* [Written exercise] Duplicate the following data line for line, with no changes.

Dataset items:
******************************

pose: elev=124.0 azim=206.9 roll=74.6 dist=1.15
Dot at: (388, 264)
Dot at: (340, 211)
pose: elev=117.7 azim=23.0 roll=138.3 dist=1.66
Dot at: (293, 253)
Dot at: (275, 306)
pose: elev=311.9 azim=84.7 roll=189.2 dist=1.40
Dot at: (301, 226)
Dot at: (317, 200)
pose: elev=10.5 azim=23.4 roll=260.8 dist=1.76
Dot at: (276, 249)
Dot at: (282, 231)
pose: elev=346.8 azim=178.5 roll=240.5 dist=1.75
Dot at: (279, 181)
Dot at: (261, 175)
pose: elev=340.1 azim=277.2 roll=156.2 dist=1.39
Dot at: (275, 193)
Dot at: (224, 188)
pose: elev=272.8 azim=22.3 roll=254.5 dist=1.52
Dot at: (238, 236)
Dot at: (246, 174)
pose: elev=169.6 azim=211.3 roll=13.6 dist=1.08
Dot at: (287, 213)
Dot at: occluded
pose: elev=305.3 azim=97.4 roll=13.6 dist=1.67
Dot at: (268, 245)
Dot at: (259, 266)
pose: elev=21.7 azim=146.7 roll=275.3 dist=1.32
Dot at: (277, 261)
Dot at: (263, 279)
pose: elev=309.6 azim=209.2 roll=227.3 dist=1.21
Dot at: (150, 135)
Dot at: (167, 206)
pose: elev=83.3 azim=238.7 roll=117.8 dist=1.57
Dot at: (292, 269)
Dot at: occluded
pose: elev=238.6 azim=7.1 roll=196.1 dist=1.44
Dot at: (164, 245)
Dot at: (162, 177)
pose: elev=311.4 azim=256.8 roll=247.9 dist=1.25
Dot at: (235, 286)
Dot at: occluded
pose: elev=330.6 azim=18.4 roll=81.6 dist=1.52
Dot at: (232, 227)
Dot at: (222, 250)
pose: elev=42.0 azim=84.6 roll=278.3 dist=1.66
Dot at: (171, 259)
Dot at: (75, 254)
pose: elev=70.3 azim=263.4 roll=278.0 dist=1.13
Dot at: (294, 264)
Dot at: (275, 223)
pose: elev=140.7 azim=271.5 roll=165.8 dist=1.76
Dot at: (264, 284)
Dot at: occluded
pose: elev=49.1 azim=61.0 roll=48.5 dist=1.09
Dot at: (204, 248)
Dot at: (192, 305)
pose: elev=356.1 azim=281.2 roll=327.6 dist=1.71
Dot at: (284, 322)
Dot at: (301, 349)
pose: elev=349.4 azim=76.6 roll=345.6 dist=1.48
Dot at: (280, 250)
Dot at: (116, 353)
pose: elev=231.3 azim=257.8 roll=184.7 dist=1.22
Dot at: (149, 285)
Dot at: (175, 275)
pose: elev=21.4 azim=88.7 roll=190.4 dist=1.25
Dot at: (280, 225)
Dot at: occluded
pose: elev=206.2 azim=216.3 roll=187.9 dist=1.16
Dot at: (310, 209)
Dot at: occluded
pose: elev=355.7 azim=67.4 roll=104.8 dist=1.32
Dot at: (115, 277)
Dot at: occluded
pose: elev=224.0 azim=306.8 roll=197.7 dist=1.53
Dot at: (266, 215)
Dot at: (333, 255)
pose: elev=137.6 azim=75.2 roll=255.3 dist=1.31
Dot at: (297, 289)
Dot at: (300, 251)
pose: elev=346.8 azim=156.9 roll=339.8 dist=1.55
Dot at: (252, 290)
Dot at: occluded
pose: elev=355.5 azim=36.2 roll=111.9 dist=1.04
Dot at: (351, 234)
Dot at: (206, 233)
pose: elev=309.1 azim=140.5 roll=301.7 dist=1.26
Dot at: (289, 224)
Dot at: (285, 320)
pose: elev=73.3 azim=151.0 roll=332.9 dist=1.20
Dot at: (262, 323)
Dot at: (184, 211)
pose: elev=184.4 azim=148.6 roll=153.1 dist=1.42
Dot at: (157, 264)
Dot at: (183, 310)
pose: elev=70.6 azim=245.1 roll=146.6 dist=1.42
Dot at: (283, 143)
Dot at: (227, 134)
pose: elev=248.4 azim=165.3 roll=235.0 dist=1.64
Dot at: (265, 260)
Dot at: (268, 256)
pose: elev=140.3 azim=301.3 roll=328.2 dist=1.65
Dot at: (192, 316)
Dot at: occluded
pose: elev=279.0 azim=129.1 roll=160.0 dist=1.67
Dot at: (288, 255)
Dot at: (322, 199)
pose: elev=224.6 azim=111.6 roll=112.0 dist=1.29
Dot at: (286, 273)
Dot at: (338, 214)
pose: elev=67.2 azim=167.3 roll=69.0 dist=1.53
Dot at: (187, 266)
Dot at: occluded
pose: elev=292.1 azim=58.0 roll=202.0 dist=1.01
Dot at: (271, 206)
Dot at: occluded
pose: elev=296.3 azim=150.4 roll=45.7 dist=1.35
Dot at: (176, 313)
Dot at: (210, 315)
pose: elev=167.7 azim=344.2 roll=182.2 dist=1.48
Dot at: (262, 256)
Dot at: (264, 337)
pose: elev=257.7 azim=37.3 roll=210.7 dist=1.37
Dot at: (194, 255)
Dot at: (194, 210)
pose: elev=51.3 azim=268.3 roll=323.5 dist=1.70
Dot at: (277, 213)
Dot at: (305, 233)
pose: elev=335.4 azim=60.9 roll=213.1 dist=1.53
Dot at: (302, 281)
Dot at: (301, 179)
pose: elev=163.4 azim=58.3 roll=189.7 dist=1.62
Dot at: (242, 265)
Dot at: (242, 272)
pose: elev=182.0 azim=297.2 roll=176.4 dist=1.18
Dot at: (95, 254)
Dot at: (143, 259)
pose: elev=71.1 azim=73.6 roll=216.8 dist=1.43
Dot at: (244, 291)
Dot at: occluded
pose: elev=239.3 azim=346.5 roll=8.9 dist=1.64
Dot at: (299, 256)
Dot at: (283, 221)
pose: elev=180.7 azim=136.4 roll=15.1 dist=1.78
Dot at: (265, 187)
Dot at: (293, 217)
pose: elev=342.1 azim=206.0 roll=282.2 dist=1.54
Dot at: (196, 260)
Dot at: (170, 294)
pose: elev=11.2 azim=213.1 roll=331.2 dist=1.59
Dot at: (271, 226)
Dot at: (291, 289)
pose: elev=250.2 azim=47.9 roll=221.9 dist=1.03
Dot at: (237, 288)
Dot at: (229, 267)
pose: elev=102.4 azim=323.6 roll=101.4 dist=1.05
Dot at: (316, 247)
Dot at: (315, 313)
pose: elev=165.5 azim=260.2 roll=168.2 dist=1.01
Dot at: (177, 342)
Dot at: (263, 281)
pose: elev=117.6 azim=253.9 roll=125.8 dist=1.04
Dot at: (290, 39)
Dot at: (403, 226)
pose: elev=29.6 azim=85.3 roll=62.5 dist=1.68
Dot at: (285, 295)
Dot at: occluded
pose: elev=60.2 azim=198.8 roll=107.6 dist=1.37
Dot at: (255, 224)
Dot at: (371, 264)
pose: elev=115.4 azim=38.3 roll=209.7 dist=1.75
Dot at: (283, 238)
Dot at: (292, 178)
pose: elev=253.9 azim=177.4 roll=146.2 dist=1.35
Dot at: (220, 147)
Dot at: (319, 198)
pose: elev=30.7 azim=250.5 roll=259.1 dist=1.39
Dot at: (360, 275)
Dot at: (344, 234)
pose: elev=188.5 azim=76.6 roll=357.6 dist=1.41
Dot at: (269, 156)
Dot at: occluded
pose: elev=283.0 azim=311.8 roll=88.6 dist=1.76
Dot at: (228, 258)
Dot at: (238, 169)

******************************

* [Worked answer]
pose: elev=124.0 azim=206.9 roll=74.6 dist=1.15
Dot at: (388, 264)
Dot at: (340, 211)
pose: elev=117.7 azim=23.0 roll=138.3 dist=1.66
Dot at: (293, 253)
Dot at: (275, 306)
pose: elev=311.9 azim=84.7 roll=189.2 dist=1.40
Dot at: (301, 226)
Dot at: (317, 200)
pose: elev=10.5 azim=23.4 roll=260.8 dist=1.76
Dot at: (276, 249)
Dot at: (282, 231)
pose: elev=346.8 azim=178.5 roll=240.5 dist=1.75
Dot at: (279, 181)
Dot at: (261, 175)
pose: elev=340.1 azim=277.2 roll=156.2 dist=1.39
Dot at: (275, 193)
Dot at: (224, 188)
pose: elev=272.8 azim=22.3 roll=254.5 dist=1.52
Dot at: (238, 236)
Dot at: (246, 174)
pose: elev=169.6 azim=211.3 roll=13.6 dist=1.08
Dot at: (287, 213)
Dot at: occluded
pose: elev=305.3 azim=97.4 roll=13.6 dist=1.67
Dot at: (268, 245)
Dot at: (259, 266)
pose: elev=21.7 azim=146.7 roll=275.3 dist=1.32
Dot at: (277, 261)
Dot at: (263, 279)
pose: elev=309.6 azim=209.2 roll=227.3 dist=1.21
Dot at: (150, 135)
Dot at: (167, 206)
pose: elev=83.3 azim=238.7 roll=117.8 dist=1.57
Dot at: (292, 269)
Dot at: occluded
pose: elev=238.6 azim=7.1 roll=196.1 dist=1.44
Dot at: (164, 245)
Dot at: (162, 177)
pose: elev=311.4 azim=256.8 roll=247.9 dist=1.25
Dot at: (235, 286)
Dot at: occluded
pose: elev=330.6 azim=18.4 roll=81.6 dist=1.52
Dot at: (232, 227)
Dot at: (222, 250)
pose: elev=42.0 azim=84.6 roll=278.3 dist=1.66
Dot at: (171, 259)
Dot at: (75, 254)
pose: elev=70.3 azim=263.4 roll=278.0 dist=1.13
Dot at: (294, 264)
Dot at: (275, 223)
pose: elev=140.7 azim=271.5 roll=165.8 dist=1.76
Dot at: (264, 284)
Dot at: occluded
pose: elev=49.1 azim=61.0 roll=48.5 dist=1.09
Dot at: (204, 248)
Dot at: (192, 305)
pose: elev=356.1 azim=281.2 roll=327.6 dist=1.71
Dot at: (284, 322)
Dot at: (301, 349)
pose: elev=349.4 azim=76.6 roll=345.6 dist=1.48
Dot at: (280, 250)
Dot at: (116, 353)
pose: elev=231.3 azim=257.8 roll=184.7 dist=1.22
Dot at: (149, 285)
Dot at: (175, 275)
pose: elev=21.4 azim=88.7 roll=190.4 dist=1.25
Dot at: (280, 225)
Dot at: occluded
pose: elev=206.2 azim=216.3 roll=187.9 dist=1.16
Dot at: (310, 209)
Dot at: occluded
pose: elev=355.7 azim=67.4 roll=104.8 dist=1.32
Dot at: (115, 277)
Dot at: occluded
pose: elev=224.0 azim=306.8 roll=197.7 dist=1.53
Dot at: (266, 215)
Dot at: (333, 255)
pose: elev=137.6 azim=75.2 roll=255.3 dist=1.31
Dot at: (297, 289)
Dot at: (300, 251)
pose: elev=346.8 azim=156.9 roll=339.8 dist=1.55
Dot at: (252, 290)
Dot at: occluded
pose: elev=355.5 azim=36.2 roll=111.9 dist=1.04
Dot at: (351, 234)
Dot at: (206, 233)
pose: elev=309.1 azim=140.5 roll=301.7 dist=1.26
Dot at: (289, 224)
Dot at: (285, 320)
pose: elev=73.3 azim=151.0 roll=332.9 dist=1.20
Dot at: (262, 323)
Dot at: (184, 211)
pose: elev=184.4 azim=148.6 roll=153.1 dist=1.42
Dot at: (157, 264)
Dot at: (183, 310)
pose: elev=70.6 azim=245.1 roll=146.6 dist=1.42
Dot at: (283, 143)
Dot at: (227, 134)
pose: elev=248.4 azim=165.3 roll=235.0 dist=1.64
Dot at: (265, 260)
Dot at: (268, 256)
pose: elev=140.3 azim=301.3 roll=328.2 dist=1.65
Dot at: (192, 316)
Dot at: occluded
pose: elev=279.0 azim=129.1 roll=160.0 dist=1.67
Dot at: (288, 255)
Dot at: (322, 199)
pose: elev=224.6 azim=111.6 roll=112.0 dist=1.29
Dot at: (286, 273)
Dot at: (338, 214)
pose: elev=67.2 azim=167.3 roll=69.0 dist=1.53
Dot at: (187, 266)
Dot at: occluded
pose: elev=292.1 azim=58.0 roll=202.0 dist=1.01
Dot at: (271, 206)
Dot at: occluded
pose: elev=296.3 azim=150.4 roll=45.7 dist=1.35
Dot at: (176, 313)
Dot at: (210, 315)
pose: elev=167.7 azim=344.2 roll=182.2 dist=1.48
Dot at: (262, 256)
Dot at: (264, 337)
pose: elev=257.7 azim=37.3 roll=210.7 dist=1.37
Dot at: (194, 255)
Dot at: (194, 210)
pose: elev=51.3 azim=268.3 roll=323.5 dist=1.70
Dot at: (277, 213)
Dot at: (305, 233)
pose: elev=335.4 azim=60.9 roll=213.1 dist=1.53
Dot at: (302, 281)
Dot at: (301, 179)
pose: elev=163.4 azim=58.3 roll=189.7 dist=1.62
Dot at: (242, 265)
Dot at: (242, 272)
pose: elev=182.0 azim=297.2 roll=176.4 dist=1.18
Dot at: (95, 254)
Dot at: (143, 259)
pose: elev=71.1 azim=73.6 roll=216.8 dist=1.43
Dot at: (244, 291)
Dot at: occluded
pose: elev=239.3 azim=346.5 roll=8.9 dist=1.64
Dot at: (299, 256)
Dot at: (283, 221)
pose: elev=180.7 azim=136.4 roll=15.1 dist=1.78
Dot at: (265, 187)
Dot at: (293, 217)
pose: elev=342.1 azim=206.0 roll=282.2 dist=1.54
Dot at: (196, 260)
Dot at: (170, 294)
pose: elev=11.2 azim=213.1 roll=331.2 dist=1.59
Dot at: (271, 226)
Dot at: (291, 289)
pose: elev=250.2 azim=47.9 roll=221.9 dist=1.03
Dot at: (237, 288)
Dot at: (229, 267)
pose: elev=102.4 azim=323.6 roll=101.4 dist=1.05
Dot at: (316, 247)
Dot at: (315, 313)
pose: elev=165.5 azim=260.2 roll=168.2 dist=1.01
Dot at: (177, 342)
Dot at: (263, 281)
pose: elev=117.6 azim=253.9 roll=125.8 dist=1.04
Dot at: (290, 39)
Dot at: (403, 226)
pose: elev=29.6 azim=85.3 roll=62.5 dist=1.68
Dot at: (285, 295)
Dot at: occluded
pose: elev=60.2 azim=198.8 roll=107.6 dist=1.37
Dot at: (255, 224)
Dot at: (371, 264)
pose: elev=115.4 azim=38.3 roll=209.7 dist=1.75
Dot at: (283, 238)
Dot at: (292, 178)
pose: elev=253.9 azim=177.4 roll=146.2 dist=1.35
Dot at: (220, 147)
Dot at: (319, 198)
pose: elev=30.7 azim=250.5 roll=259.1 dist=1.39
Dot at: (360, 275)
Dot at: (344, 234)
pose: elev=188.5 azim=76.6 roll=357.6 dist=1.41
Dot at: (269, 156)
Dot at: occluded
pose: elev=283.0 azim=311.8 roll=88.6 dist=1.76
Dot at: (228, 258)
Dot at: (238, 169)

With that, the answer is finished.